The embedded controller has its own RAM, independent of that used by the main computer system, and almost always its own flash ROM on which the controller's software is stored. Many BIOS updates also include upgrades for the embedded controller firmware.
An embedded controller is sometimes known as a "Keyboard Controller BIOS", which comes from the fact that the embedded controller evolved from the keyboard controller and often still is used as a keyboard controller. Even today, an ACPI embedded controller communicates with the CPU by using the same I/O ports that keyboard controllers used in the past.
A Trusted Platform Module contains an embedded controller that performs cryptographic functions and nothing else.
Ergonomics
Although the embedded controller is very "deep" in the system, it is important to the user because it performs functions such as fan control and thermal management.

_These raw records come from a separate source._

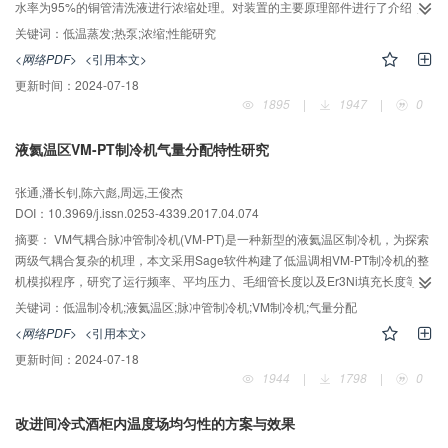
水率为95%的铜管清洗液进行浓缩处理。对装置的主要原理部件进行了介绍，
建立了填料室的传质传热模型，通过Matlab编程确定填料尺寸为300 mm×400
关键词：
低温蒸发;热泵;浓缩;性能研究
mm×500 mm，搭建了实验台进行实验测试与能效分析。结果表明：装置能够
<网络PDF>
<引用本文>
稳定运行，凝结水量达到15 L/h，此时热泵功率为5.46 kW，装置能效比达到
更新时间：
2024-07-18
4.54，装置内循环空气温度变化为31 ℃到43 ℃，相对湿度达到94.6%，装置
1895
|
1947
|
0
持续运行一段时间后达到最大浓缩程度，体积为原溶液的3/4左右，且出水程度
较好，减少了工业废水处理的成本。
液氦温区VM-PT制冷机气量分配特性研究
张通,潘长钊,陈六彪,周远,王俊杰
DOI：10.3969/j.issn.0253-4339.2017.04.074
摘要：
VM气耦合脉冲管制冷机(VM-PT)是一种新型的液氦温区制冷机，为探索
两级气耦合复杂的机理，本文采用Sage软件构建了低温调相VM-PT制冷机的整
机模拟程序，研究了运行频率、平均压力、毛细管长度以及Er3Ni填充长度等参
数对两级气量分配的影响。数值结果表明运行频率、平均圧力、毛细管长度以
关键词：
低温制冷机;液氦温区;脉冲管制冷机;VM制冷机;气量分配
及Er3Ni填充长度均会影响两级质量流的分配，进而影响制冷机的最低温度，权
<网络PDF>
<引用本文>
衡工质的做工能力以及蓄冷器损失两方面因素，该四个参数均存在一个最佳
更新时间：
2024-07-18
值。搭建了实验平台并对数值模拟进行了验证。在实验中通过优化毛细管和蓄
1944
|
1798
|
0
冷器，在运行频率1.6 Hz、平均压力1.4 MPa、压比1.6的情况下得到了3.86 K
的无负荷制冷温度，在4.2 K可提供约10 mW的制冷量。
改进间冷式酒柜内温度场均匀性的方案与效果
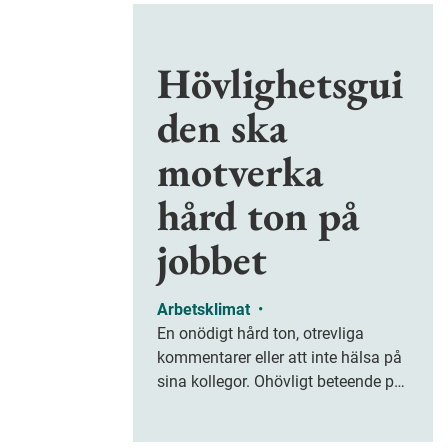
Hövlighetsgui
den ska
motverka
hård ton på
jobbet
Arbetsklimat
•
En onödigt hård ton, otrevliga
kommentarer eller att inte hälsa på
sina kollegor. Ohövligt beteende på
jobbet är ofta subtilt men på sikt
kan det leda till stress och ohälsa.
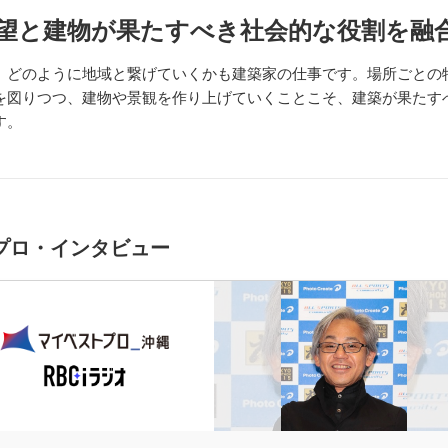
望と建物が果たすべき社会的な役割を融
、どのように地域と繋げていくかも建築家の仕事です。場所ごとの
を図りつつ、建物や景観を作り上げていくことこそ、建築が果たす
す。
プロ・インタビュー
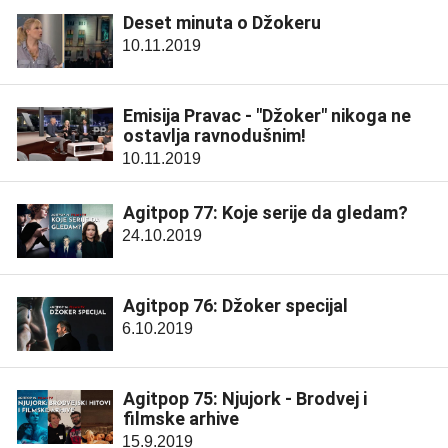
Deset minuta o Džokeru
10.11.2019
Emisija Pravac - "Džoker" nikoga ne
ostavlja ravnodušnim!
10.11.2019
Agitpop 77: Koje serije da gledam?
24.10.2019
Agitpop 76: Džoker specijal
6.10.2019
Agitpop 75: Njujork - Brodvej i
filmske arhive
15.9.2019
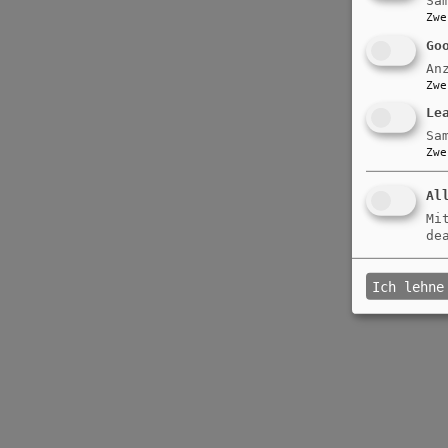
Sa
Zwe
Go
An
Zwe
Le
Sa
Zwe
Al
Mi
de
Ich lehne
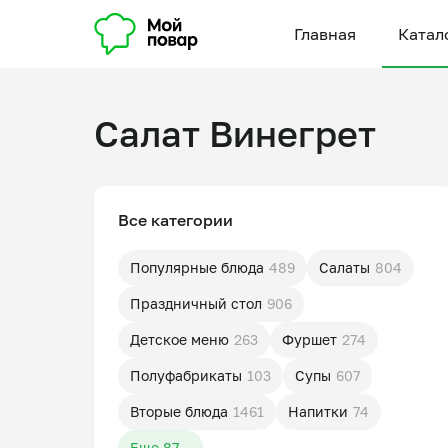
Главная
Катал
Салат Винегрет
Все категории
Популярные блюда
489
Салаты
804
Праздничный стол
906
Детское меню
263
Фуршет
274
Полуфабрикаты
103
Супы
607
Вторые блюда
1461
Напитки
74
Еще 87...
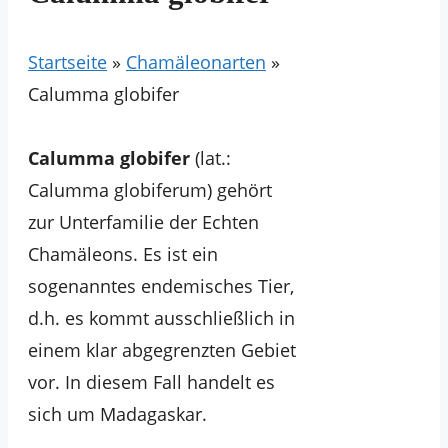
Startseite
»
Chamäleonarten
»
Calumma globifer
Calumma globifer
(lat.:
Calumma globiferum) gehört
zur Unterfamilie der Echten
Chamäleons. Es ist ein
sogenanntes endemisches Tier,
d.h. es kommt ausschließlich in
einem klar abgegrenzten Gebiet
vor. In diesem Fall handelt es
sich um Madagaskar.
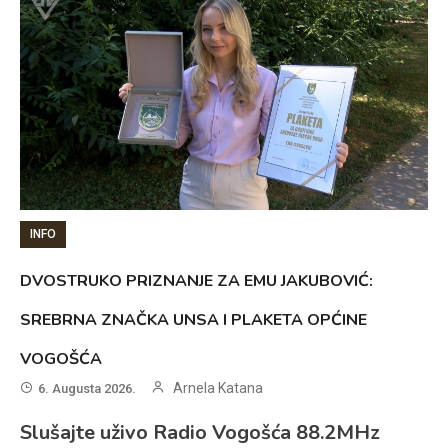
INFO
DVOSTRUKO PRIZNANJE ZA EMU JAKUBOVIĆ:
SREBRNA ZNAČKA UNSA I PLAKETA OPĆINE
VOGOŠĆA
Arnela Katana
6. Augusta 2026.
Slušajte uživo Radio Vogošća 88.2MHz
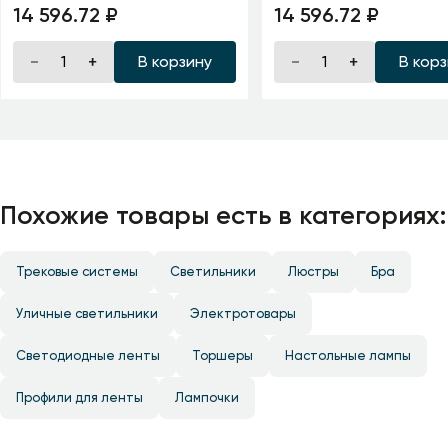
AURELIA
220V GAELLORI
14 596.72 ₽
14 596.72 ₽
В корзину
В кор
Похожие товары есть в категориях:
Трековые системы
Светильники
Люстры
Бра
Уличные светильники
Электротовары
Светодиодные ленты
Торшеры
Настольные лампы
Профили для ленты
Лампочки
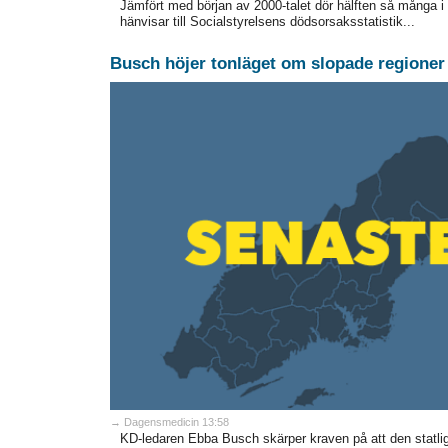
Jämfört med början av 2000-talet dör hälften så många i
hänvisar till Socialstyrelsens dödsorsaksstatistik...
Busch höjer tonläget om slopade regioner
→ Dagensmedicin 13:58
KD-ledaren Ebba Busch skärper kraven på att den statli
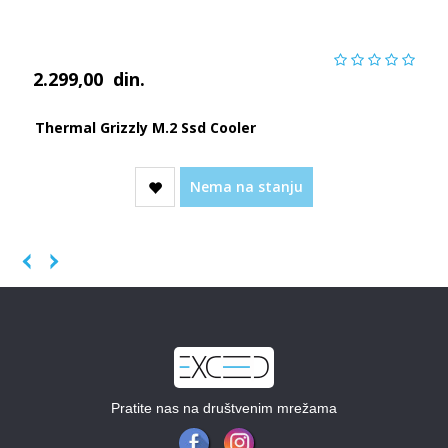
2.299,00
din.
Thermal Grizzly M.2 Ssd Cooler
Nema na stanju
Previous
Next
Pratite nas na društvenim mrežama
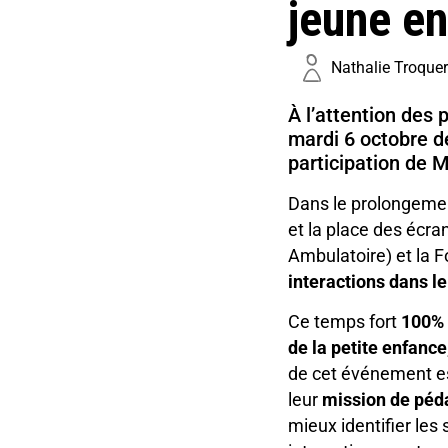
jeune en
Nathalie Troque
À l’attention des 
mardi 6 octobre 
participation de 
Dans le prolongemen
et la place des écra
Ambulatoire) et la 
interactions dans l
Ce temps fort
100% 
de la petite enfance
de cet événement est
leur
mission de péda
mieux identifier les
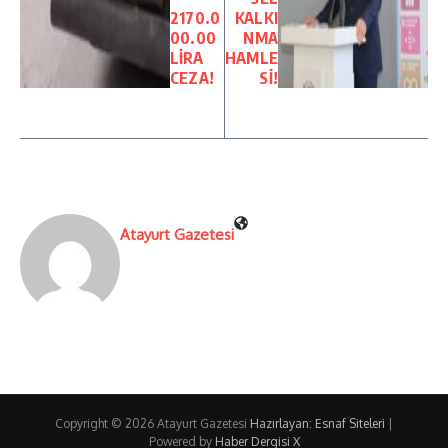
2170.0
KALKI
00.00
NMA
LİRA
HAMLE
CEZA!
Sİ!
Atayurt Gazetesi
Copyright © 2026 Atayurt Gazetesi
Hazırlayan: Esnaf Siteleri
|
Powered by
Haber Dergisi X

Computer systems such as laptops often produce large amounts of heat which must be dissipated. This is typically done by activating a fan to blow air over the components that are producing heat; the fan is not simply turned on or off, but is driven at high speed by the embedded controller for a short time and then left running at low speed until the temperature has decreased sufficiently. Such a control scheme can be uncomfortable from an ergonomic point of view, as the change in fan speed is noticeable to the user, especially if this occurs regularly and if the fan is clearly audible.
To prevent this, some embedded controllers are designed to run the fans at a constant speed over a larger range of temperatures and will only increase fan speed when the system is close to overheating. In this case, the ergonomics of the system are improved because the fan is quieter, as it is controlled to rotate at a lower speed and does not change speed as often. However, when the temperature does cross the controller's threshold, it will take much longer to reduce the temperature to safe levels.
To change the fan control policy, updates to the embedded controller's firmware are usually necessary. In some systems, fan control is not provided by the embedded controller, but is instead done by a higher-level component such as an ACPI controller. In this case, changing the behaviour of the fan system can be done by the system administrator through ACPI configuration without changing any firmware.